Text to speech

Basic Usage

Basic usage of text-to-speech involves the following one-time steps:

  • Query the system for a list of usable voices

  • Store the ID of the voice you want to use

Once you have the voice ID, you can use it to speak some text:

# One-time steps.
# Pick a voice. Here, we arbitrarily pick the first English voice.
var voices = DisplayServer.tts_get_voices_for_language("en")
var voice_id = voices[0]

# Say "Hello, world!".
DisplayServer.tts_speak("Hello, world!", voice_id)

# Say a longer sentence, and then interrupt it.
# Note that this method is asynchronous: execution proceeds to the next line immediately,
# before the voice finishes speaking.
var long_message = "Lorem ipsum dolor sit amet, consectetur adipiscing elit, sed do eiusmod tempor incididunt ut labore et dolore magna aliqua. Ut enim ad minim veniam, quis nostrud exercitation ullamco laboris nisi ut aliquip ex ea commodo consequat. Duis aute irure dolor in reprehenderit in voluptate velit esse cillum dolore eu fugiat nulla pariatur"
DisplayServer.tts_speak(long_message, voice_id)

# Immediately stop the current text mid-sentence and say goodbye instead.
DisplayServer.tts_speak("Goodbye!", voice_id)

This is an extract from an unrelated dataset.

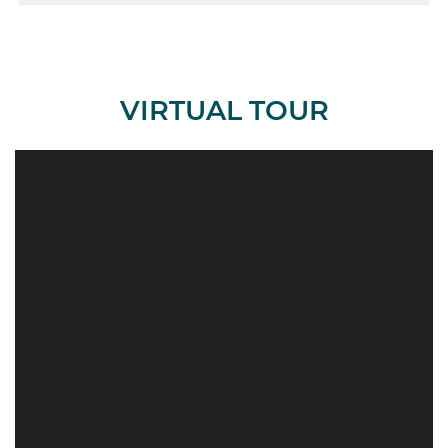
VIRTUAL TOUR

Requirements for functionality

Godot includes text-to-speech functionality. You can find these under the DisplayServer class.

Godot depends on system libraries for text-to-speech functionality. These libraries are installed by default on Windows and macOS, but not on all Linux distributions. If they are not present, text-to-speech functionality will not work. Specifically, the tts_get_voices() method will return an empty list, indicating that there are no usable voices.

Both Godot users on Linux and end-users on Linux running Godot games need to ensure that their system includes the system libraries for text-to-speech to work. Please consult the table below or your own distibution's documentation to determine what libraries you need to install.

Distro-specific one-liners

Arch Linux

pacman -S speech-dispatcher festival espeakup

Best practices

The best practices for text-to-speech, in terms of the ideal player experience for blind players, is to send output to the player's screen reader. This preserves the choice of language, speed, pitch, etc. that the user set, as well as allows advanced features like allowing players to scroll backward and forward through text. As of now, Godot doesn't provide this level of integration.

With the current state of the Godot text-to-speech APIs, best practices include:

  • Develop the game with text-to-speech enabled, and ensure that everything sounds correct

  • Allow players to control which voice to use, and save/persist that selection across game sessions

  • Allow players to control the speech rate, and save/persist that selection across game sessions

This provides your blind players with the most flexibility and comfort available when not using a screen reader, and minimizes the chance of frustrating and alienating them.

Caveats and Other Information

  • Expect delays when you call tts_speak and tts_stop. The actual delay time varies depending on both the OS and on your machine's specifications. This is especially critical on Android and Web, where some of the voices depend on web services, and the actual time to playback depends on server load, network latency, and other factors.

  • Non-English text works if the correct voices are installed and used. On Windows, you can consult the instructions in this article to enable additional language voices on Windows.

  • Non-ASCII characters, such as umlaut, are pronounced correctly if you select the correct voice.

  • Blind players use a number of screen readers, including JAWS, NVDA, VoiceOver, Narrator, and more.

  • Windows text-to-speech APIs generally perform better than their equivalents on other systems (e.g. tts_stop followed by tts_speak immediately speaks the new message).